The saga of the Leif Erikson statue is typical in the conflict, rivalry, and strong opinions it engendered when it was created, as well as in its popularity with the public now. Public art has a predictable life cycle, explains Steve Mesler, local sculptor and foundry manager.14 Initially, Mesler points out, public art often attracts strong opinions, both pro and con. That’s understandable. Art and artistic taste are subjective. One man’s heroic Viking is another’s “football player in a Viking helmet.” Also, public art must be financed and managed, which brings up the question of whose vision it is—the artist’s, the donors’, the project managers’, or the recipient’s? And who gets credit? Historic details, particularly if they’re wrong, become a distraction and annoyance. Ownership and later upkeep are issues that can stall or dissolve public art projects before they begin. Public art is also often the brainchild of one person, who must be single-minded enough to hold the vision, promote the project, raise the funds, and push through objections, inertia, and so on.

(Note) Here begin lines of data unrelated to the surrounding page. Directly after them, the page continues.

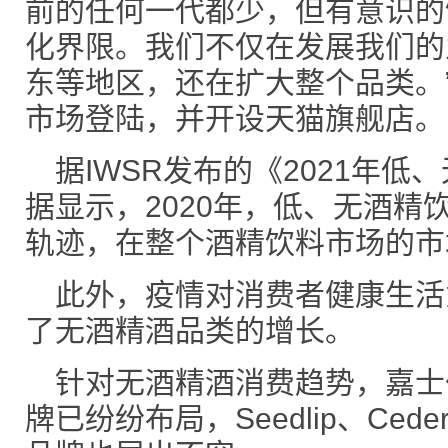
前的任何一代都少，但有意识的
化界限。我们不仅在发展我们的
东等地区，还在扩大整个品类。
市场登陆，并开设天猫旗舰店。
据IWSR发布的《2021年
据显示，2020年，低、无酒精
轨迹，在整个酒精饮料市场的市
此外，疫情对消费者健康生活
了无酒精酒品类的增长。
针对无酒精酒消费趋势，嘉士
牌已纷纷布局，Seedlip、Ceder'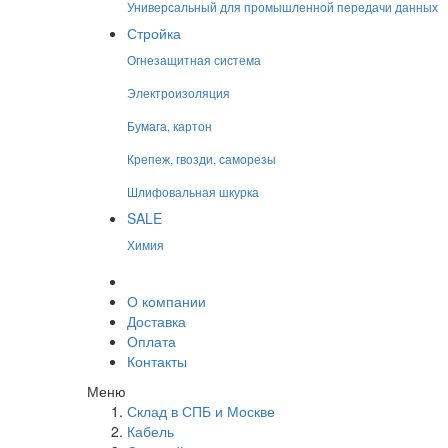
Универсальный для промышленной передачи данных
Стройка
Огнезащитная система
Электроизоляция
Бумага, картон
Крепеж, гвозди, саморезы
Шлифовальная шкурка
SALE
Химия
О компании
Доставка
Оплата
Контакты
Меню
Склад в СПБ и Москве
Кабель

But individuals with strong opinions draw critics, particularly among Scandinavians who were raised on janteloven (the historical Scandinavian belief that no one is better than anyone else, and there should be “no tall poppies.”)

According to Mesler, once conflict arises, both sides steadfastly hold their opinions as long as they are involved. However, after the public discovers and begins to own the sculpture—making accurate the term “public art”—it often becomes nearly universally popular. Gone are the issues of artistic merit, historical accuracy, vision, ownership, and so on. Instead the work becomes familiar and appreciated simply for its presence. It’s loved because it’s there.

The Leif Erikson statue is a beloved part of the Shilshole waterfront. In 2002, when the Port of Seattle announced plans for a renovation of the marina, the public proclaimed that Leif should remain. But according to the Leif Erikson International Foundation, which is working with the Port on a new base and setting for the statue, this time around plaques will bear the names of both August Werner and Trygve Nakkerud.

  1. Marie Sherwin. “A Short History of the Leif Erikson League, Incorporated, of the Seattle Area.” (1968) Archives of the Leif Erikson League, PLU Collection.
  2. Program of the Leif Erikson Festival (October 9, 1960). Archives of the Leif Erikson League, PLU Collection.
  3. “Bronze Figure Is Memorial to Scandinavians.” (Seattle: Daily Journal of Commerce, December 14, 1962.)
  4. David Suffia. “Seattle’s Historical Markers, Leif Erikson Statue.” (Seattle: The Seattle Times, June 4, 1973.)
  5. Louis R. Guzzo. “Site Remains Problem in Erikson-Statue Plan.” (Seattle: The Seattle Times, Friday, March 13, 1959.)
  6. Louis R. Guzzo. “After Stormy Voyage, Ericson League Sights Land at Last.” (Seattle: The Seattle Times, Friday, November 18, 1960.)
  7. Ibid.
  8. John Raymond. “Famed Viking Statue Cast in Bronze by Berkeleyan.” (San Francisco: American Scandinavian, June 15, 1962.)
  9. Correspondence from Ted Nakkerud of the Leif Erikson League to Shilshole Bay Marina (Seattle: July 9, 1968). Shilshole Bay Marina files.
  10. C. L. Anderson (Seattle: The Seattle Times), June 18, 1962.
  11. “Bronze Statue of Leif Erikson Unveiled at Shilshole Bay,” probably Seattle Times, probably June 18, 1962. PLU Archives.
  12. “Leif Erikson Statue Will Go on Charts.” (Marine Digest, May 4, 1963.) UW Archives.
  13. Correspondence from Winslow H. Buxton of the Shilshole Bay Marina to Asbjorn Nordheim, Leif Erikson League, Inc. (Seattle: July 29, 1977). Shilshole Bay Marina files.
  14. Conversation with Steve Mesler (Seattle, July 2000).